Traditional Code Review Becomes a Bottleneck
The productivity gains from AI agents create a serious bottleneck in review processes. Teams with high AI adoption report 98% more PR merges but 91% longer PR review times. In an era where agents produce code at scale, having humans read every diff line-by-line is unsustainable.
This problem surfaced in OpenAI’s own Harness Engineering practice. Processing 1,500 PRs over five months, with “most PRs reviewed in under a minute and auto-merged,” is fundamentally different from traditional code review.
From “Is the Code Correct?” to “Is the Spec Correct?”
Ankit Jain poses a fundamental question: if AI generates the code and AI reviews it, what’s the point of a human staring at a diff in a review UI?
The answer is to shift human attention upstream.
| Traditional Review | AI Agent Era Review |
|---|---|
| Read code lines and verify correctness | Verify that specs and constraints are correctly defined |
| Focus on implementation details | Focus on intent and acceptance criteria |
| Review then merge | Auto-merge after passing deterministic verification |
| Humans as gatekeepers | Systems as gatekeepers, humans as architects |
This aligns perfectly with Harness Engineering’s “Humans steer. Agents execute.” philosophy. The spec becomes the source of truth, and code becomes an artifact of the spec.
Defense in Depth: Replacing Review with Systems
Ankit Jain proposes a five-layer verification model to replace human code review. These layers complement the four pillars of Harness Engineering.
- Multi-solution comparison: Have multiple agents implement different approaches, then select the one that passes the most verification steps. Compete rather than gamble on a single solution
- Deterministic guardrails: Tests, type checks, and contract verification — fact-based, opinion-free checks. Harness Engineering’s architectural constraints and custom linters live here
- Human-defined acceptance criteria: Use behavior-driven development (BDD) frameworks to define verification criteria from specs before implementation. Acceptance criteria should never be invented after implementation
- Structured permission systems: Minimize agent access scope and auto-trigger human review for specific patterns (security-related changes, database migrations, etc.)
- Adversarial verification: Separate responsibilities between implementation agents and review agents, creating a mutual oversight structure
When these layers function correctly, the need for humans to read code line-by-line drops dramatically. The human job shifts from “reading code” to designing and improving this defense-in-depth system itself — which is precisely Harness Engineering.
Ship Fast, Observe, Roll Back
Instead of the traditional “review then merge” model, Ankit Jain advocates for “ship fast, observe everything, roll back quickly.”
This is the same philosophy behind OpenAI’s observability stack (Victoria Logs / Metrics / Traces) and their entropy management through background scans and automated refactoring PRs.
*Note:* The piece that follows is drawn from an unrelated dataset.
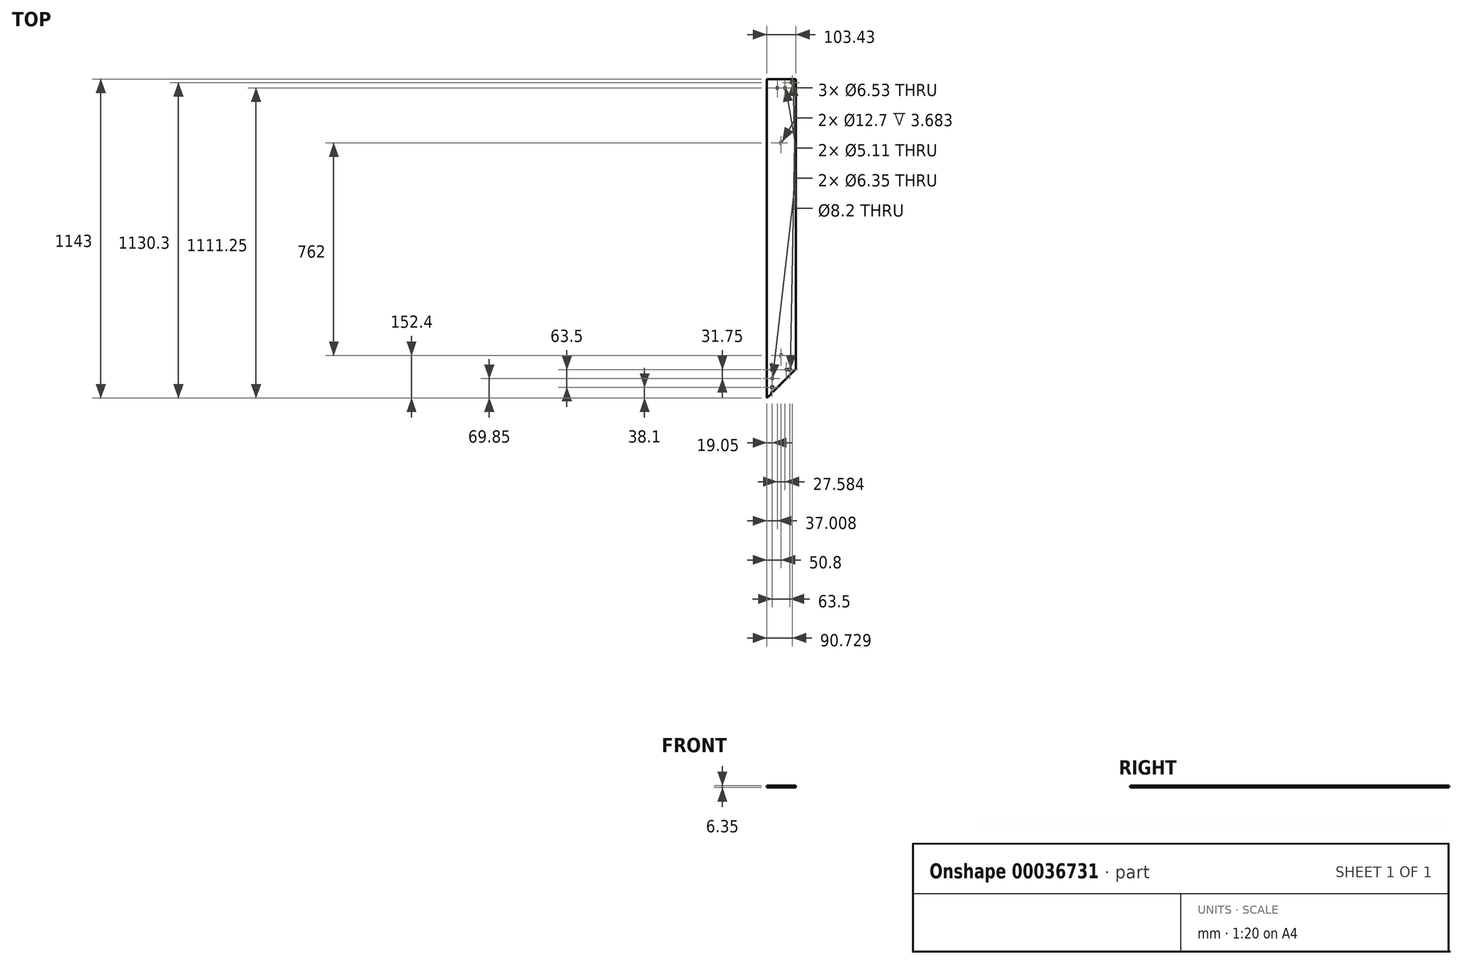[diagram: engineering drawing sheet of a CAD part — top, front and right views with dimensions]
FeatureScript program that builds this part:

The quality checkpoint is moving from “a gate before merge” to “continuous observation and feedback.”
What Lies Ahead
OpenAI is candid in their conclusion: they’re still learning.
Building software still demands discipline, but the discipline shows up more in the scaffolding rather than the code. The tooling, abstractions, and feedback loops that keep the codebase coherent are increasingly important.
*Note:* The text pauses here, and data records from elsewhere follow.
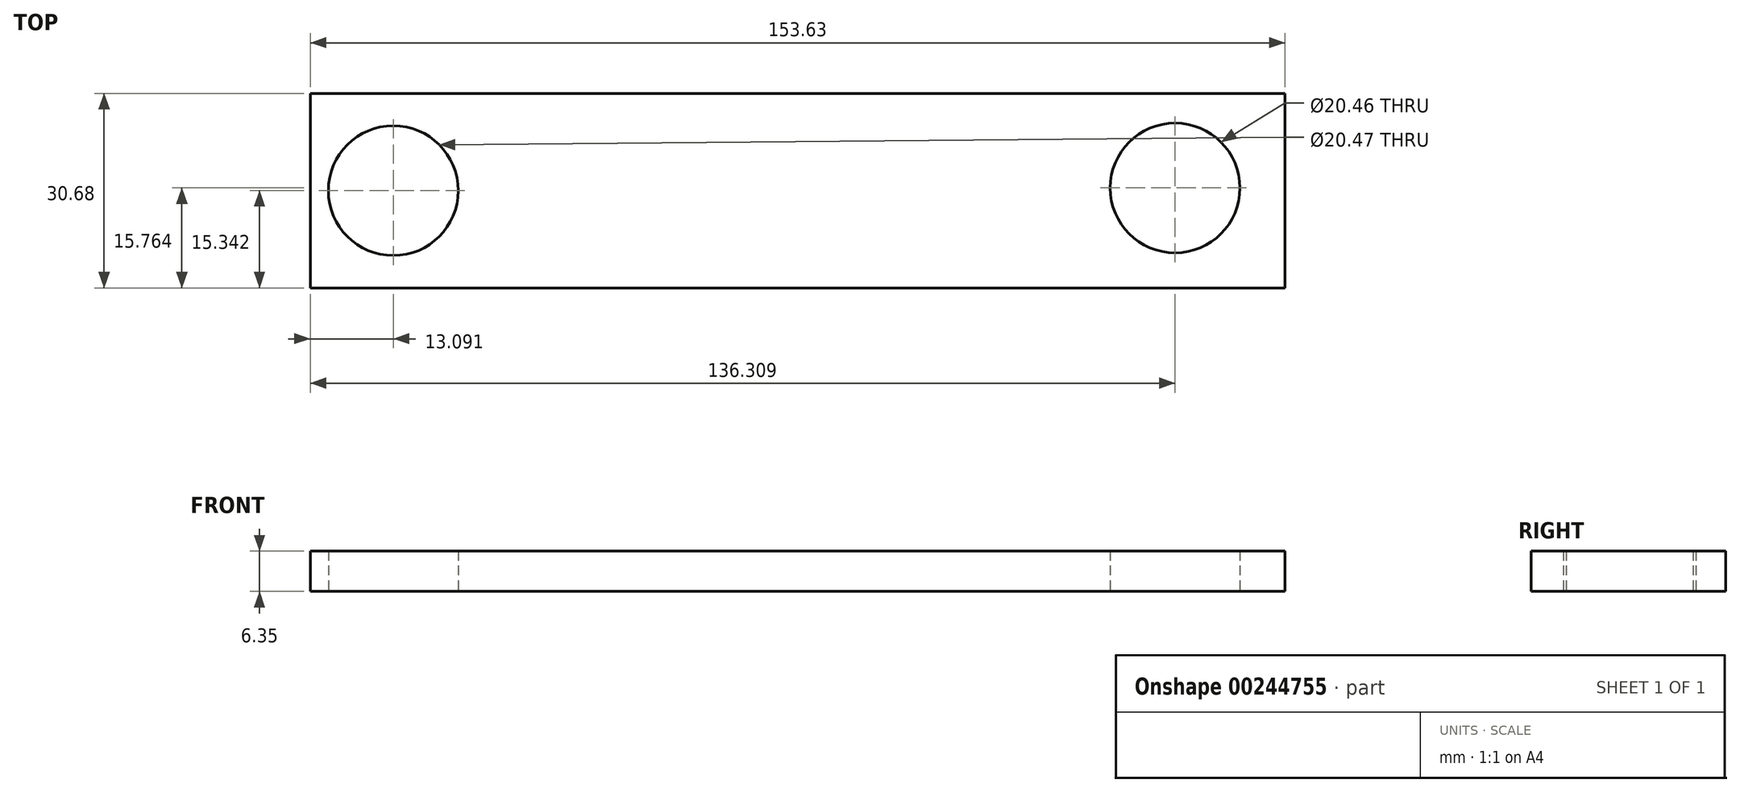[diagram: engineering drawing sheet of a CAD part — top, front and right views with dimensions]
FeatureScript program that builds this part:
annotation { "Feature Type Name" : "Feature", "Feature Type Description" : "" }
export const myFeature = defineFeature(function(context is Context, id is Id, definition is map)
    precondition{}
    {
        {
            var Q0;
            Q0=qCreatedBy(makeId("Top.planeOp"),FACE);
            var sketch = newSketch(context, id + "F0", { "sketchPlane" : qUnion([Q0])});
            skLineSegment(sketch, "E0.bottom", {"start": v(-28.76, 5.88) * mm, "end": v(124.87, 5.88) * mm});
            skLineSegment(sketch, "E0.top", {"start": v(-28.76, -24.8) * mm, "end": v(124.87, -24.8) * mm});
            skLineSegment(sketch, "E0.left", {"start": v(-28.76, 5.88) * mm, "end": v(-28.76, -24.8) * mm});
            skLineSegment(sketch, "E0.right", {"start": v(124.87, 5.88) * mm, "end": v(124.87, -24.8) * mm});
            skSolve(sketch);
        }
        {
            var Q0;
            Q0=makeQuery(id+"F0.imprint","IMPRINT",FACE,{"disambiguationData":[TD([[makeQuery(id+"F0.imprint","IMPRINT",EDGE,{"derivedFrom":sQuery(id+"F0.wireOp",EDGE,"E0.bottom")}),-1.0]])]});
            extrude(context, id + "F1", {"entities" : qUnion([Q0]), "depth" : 6.35 * mm});
        }
        {
            var Q0;
            Q0=qCreatedBy(makeId("Top.planeOp"),FACE);
            var sketch = newSketch(context, id + "F2", { "sketchPlane" : qUnion([Q0])});
            skCircle(sketch, "E1", {"center": v(-15.67, -9.46) * mm, "radius": 10.24 * mm});
            skCircle(sketch, "E2", {"center": v(107.55, -9.04) * mm, "radius": 10.23 * mm});
            skSolve(sketch);
        }
        {
            var Q0;
            Q0 = qSketchRegion(id + "F2", true);
            extrude(context, id + "F3", {"entities" : qUnion([Q0]), "operationType" : NewBodyOperationType.REMOVE, "depth" : 25.4 * mm});
        }
    });
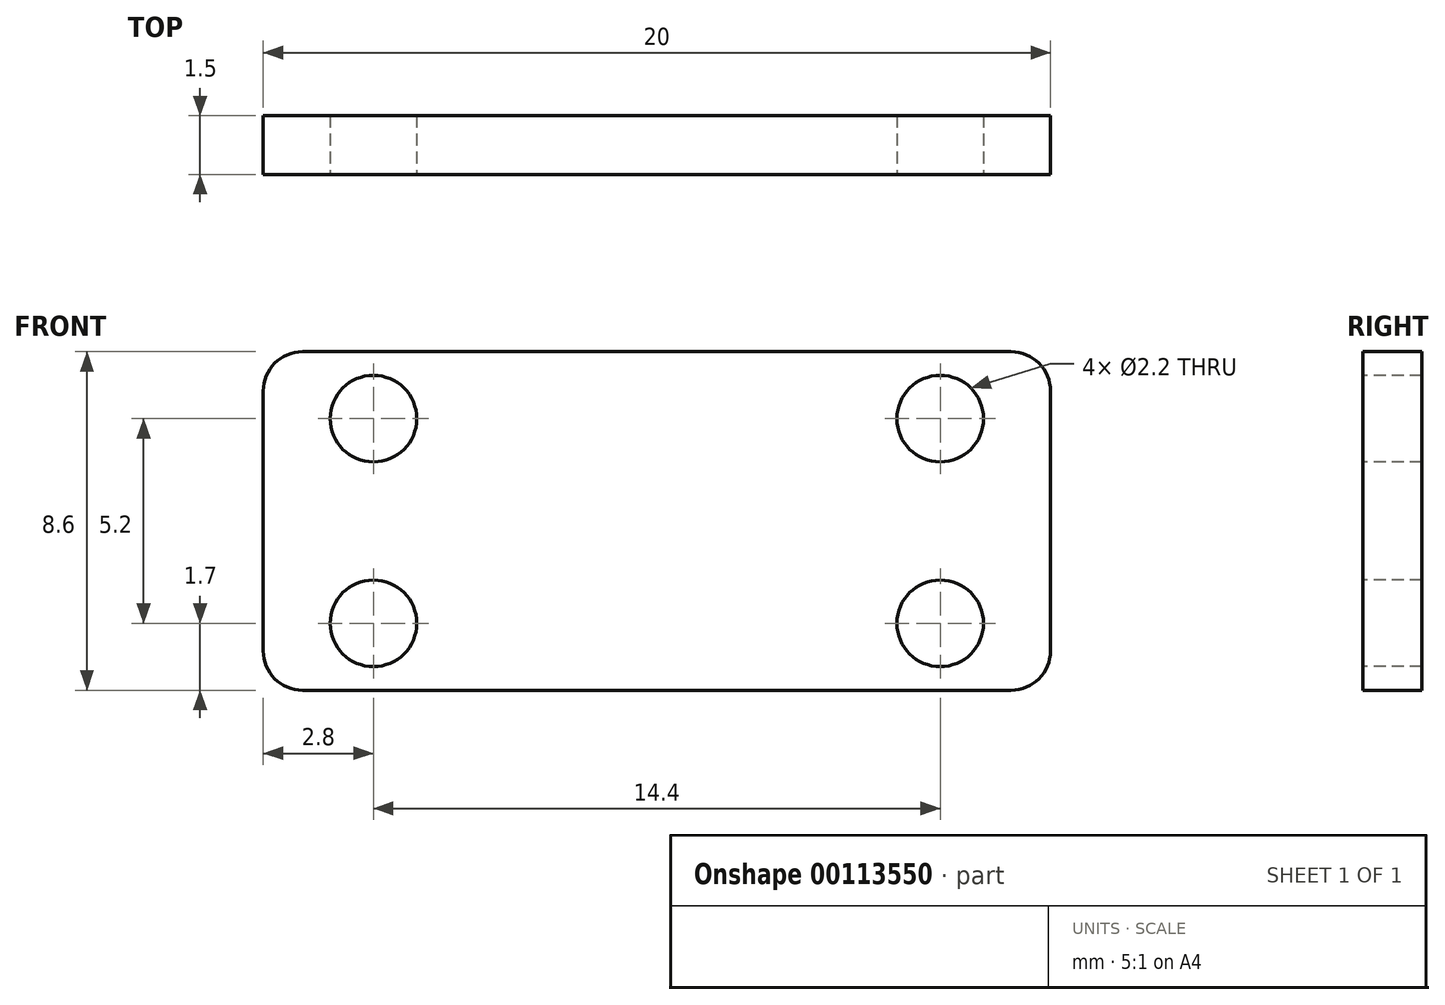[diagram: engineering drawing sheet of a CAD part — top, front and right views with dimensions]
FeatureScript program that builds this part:
annotation { "Feature Type Name" : "Feature", "Feature Type Description" : "" }
export const myFeature = defineFeature(function(context is Context, id is Id, definition is map)
    precondition{}
    {
        {
            var Q0;
            Q0=qCreatedBy(makeId("Front.planeOp"),FACE);
            var sketch = newSketch(context, id + "F0", { "sketchPlane" : qUnion([Q0])});
            skLineSegment(sketch, "E0.bottom", {"start": v(0, 0) * mm, "end": v(20, 0) * mm});
            skLineSegment(sketch, "E0.top", {"start": v(0, 8.6) * mm, "end": v(20, 8.6) * mm});
            skLineSegment(sketch, "E0.left", {"start": v(0, 0) * mm, "end": v(0, 8.6) * mm});
            skLineSegment(sketch, "E0.right", {"start": v(20, 0) * mm, "end": v(20, 8.6) * mm});
            skSolve(sketch);
        }
        {
            var Q0;
            Q0=qSketchRegion(id+"F0",true);
            extrude(context, id + "F1", {"entities" : qUnion([Q0]), "depth" : 1.5 * mm});
        }
        {
            var Q0;
            Q0=makeQuery(id+"F1.opExtrude","CAP_FACE",FACE,{"disambiguationData":[OSD([sQuery(id+"F0.wireOp",EDGE,"E0.bottom"),sQuery(id+"F0.wireOp",EDGE,"E0.top"),sQuery(id+"F0.wireOp",EDGE,"E0.left"),sQuery(id+"F0.wireOp",EDGE,"E0.right")])],"isStart":false});
            var sketch = newSketch(context, id + "F2", { "sketchPlane" : qUnion([Q0])});
            skLineSegment(sketch, "E1", {"start": v(0, 4.3) * mm, "end": v(20, 4.3) * mm, "construction": true});
            skLineSegment(sketch, "E2", {"start": v(10, 8.6) * mm, "end": v(10, 0) * mm, "construction": true});
            skPoint(sketch, "E3", {"position": v(10, 4.3) * mm});
            skCircle(sketch, "E4", {"center": v(2.8, 6.9) * mm, "radius": 1.1 * mm});
            skCircle(sketch, "E5.MirrorC", {"center": v(17.2, 6.9) * mm, "radius": 1.1 * mm});
            skCircle(sketch, "E6.MirrorC", {"center": v(2.8, 1.7) * mm, "radius": 1.1 * mm});
            skCircle(sketch, "E7.MirrorC", {"center": v(17.2, 1.7) * mm, "radius": 1.1 * mm});
            skSolve(sketch);
        }
        {
            var Q0;
            Q0=qSketchRegion(id+"F2",true);
            extrude(context, id + "F3", {"entities" : qUnion([Q0]), "operationType" : NewBodyOperationType.REMOVE, "endBound" : BoundingType.UP_TO_NEXT, "oppositeDirection" : true, "depth" : 25 * mm});
        }
        {
            var Q0;
            Q0=makeQuery(id+"F1.opExtrude","SWEPT_EDGE",EDGE,{"disambiguationData":[OSD([sQuery(id+"F0.wireOp",EDGE,"E0.top"),sQuery(id+"F0.wireOp",EDGE,"E0.right")])]});
            var Q1;
            Q1=makeQuery(id+"F1.opExtrude","SWEPT_EDGE",EDGE,{"disambiguationData":[OSD([sQuery(id+"F0.wireOp",EDGE,"E0.bottom"),sQuery(id+"F0.wireOp",EDGE,"E0.right")])]});
            var Q2;
            Q2=makeQuery(id+"F1.opExtrude","SWEPT_EDGE",EDGE,{"disambiguationData":[OSD([sQuery(id+"F0.wireOp",EDGE,"E0.top"),sQuery(id+"F0.wireOp",EDGE,"E0.left")])]});
            var Q3;
            Q3=makeQuery(id+"F1.opExtrude","SWEPT_EDGE",EDGE,{"disambiguationData":[OSD([sQuery(id+"F0.wireOp",EDGE,"E0.bottom"),sQuery(id+"F0.wireOp",EDGE,"E0.left")])]});
            fillet(context, id + "F4", {"entities" : qUnion([Q0, Q1, Q2, Q3]), "radius" : 1 * mm, "tangentPropagation" : true, "allowEdgeOverflow" : false});
        }
    });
The engineer’s value is shifting from “how fast you write code” to “how well you design environments where agents produce reliable results.” As the transformation of code review shows, the human intervention point is moving from implementation details to upstream spec, constraint, and verification design. This isn’t just a tool upgrade. It’s a redefinition of the software engineering profession itself.
Harness Engineering is the concept at the core of that redefinition.
That’s all from the Gemba on breaking down Harness Engineering, the new discipline for the AI agent era.